# [Written exercise 1]
Copy out the taxonomy records below, line for line, with nothing changed.

# [Text extract]
For my next masochistic spare time project, I'm trying to implement a basic anonymity protocol using UDP tunnels over which other traffic can flow. I want to use UDP because it gives high throughput and prevents timeout meltdowns that are possible with TCP over TCP.
Each user in the anonymous network becomes a node and becomes part of other user's tunnels. Each node has to be able to handle multiple tunnels, and thus identify incoming and outgoing packets as belonging to a specific tunnel.
What is the best way to determine which tunnel a packet belongs without needing to look at the actual packet data (so just the header, or connection, if possible)? Is there a connection-oriented version of UDP?
My understanding of UDP is this- it is connectionless, and the packet header just says what the source/destination address and sources are.

# [Exercise input]
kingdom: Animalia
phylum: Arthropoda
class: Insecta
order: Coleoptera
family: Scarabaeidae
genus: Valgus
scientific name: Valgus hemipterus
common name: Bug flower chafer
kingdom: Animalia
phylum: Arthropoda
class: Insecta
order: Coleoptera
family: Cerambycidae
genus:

# [Written exercise 2]
Continue the post about building an anonymity protocol over UDP tunnels, starting right after its last sentence.

# [Exercise result 1]
kingdom: Animalia
phylum: Arthropoda
class: Insecta
order: Coleoptera
family: Scarabaeidae
genus: Valgus
scientific name: Valgus hemipterus
common name: Bug flower chafer
kingdom: Animalia
phylum: Arthropoda
class: Insecta
order: Coleoptera
family: Cerambycidae
genus:

# [Exercise result 2]
I can think of several ways to take advantage of this info:
- Spoof the packet's source port to hold a 16-bit connection ID associated with an IP address (so on each machine, the connection table is the concatenation of source or target IP + connection ID. This requires fooling around with raw sockets and may be less portable between systems. I don't know what the overhead of constructing UDP packets and examining them on the other side is.
- Use the source port on the UDP packet for a unique connection ID, but the port field is 16-bit, so that's not really practical for a global ID. I'd prefer to be able to have the application be able to use arbitrary ports, and only need a single port.
- Use a protocol like UDT built on top of UDP- it's still fast (1/4-1/3 of the speed of UDP supposedly), checks reliability, has congestion control, and has connections. Seems complicated though, and I'd prefer not to have to rely on a proprietary (if open source) library. Ultimately I need to do stream encryption on top of this, so that'll be yet more slowdown.
(1) seems preferable if it adds minimal overhead. I'd really prefer to use only a single, arbitrary port and not have any extra stuff on top of UDP besides a way to identify a packet as being part of a given tunnel.
EDIT: One possibility to reduce overhead would be listening on a UDP socket and sending via raw socket, but that doesn't address the main problem.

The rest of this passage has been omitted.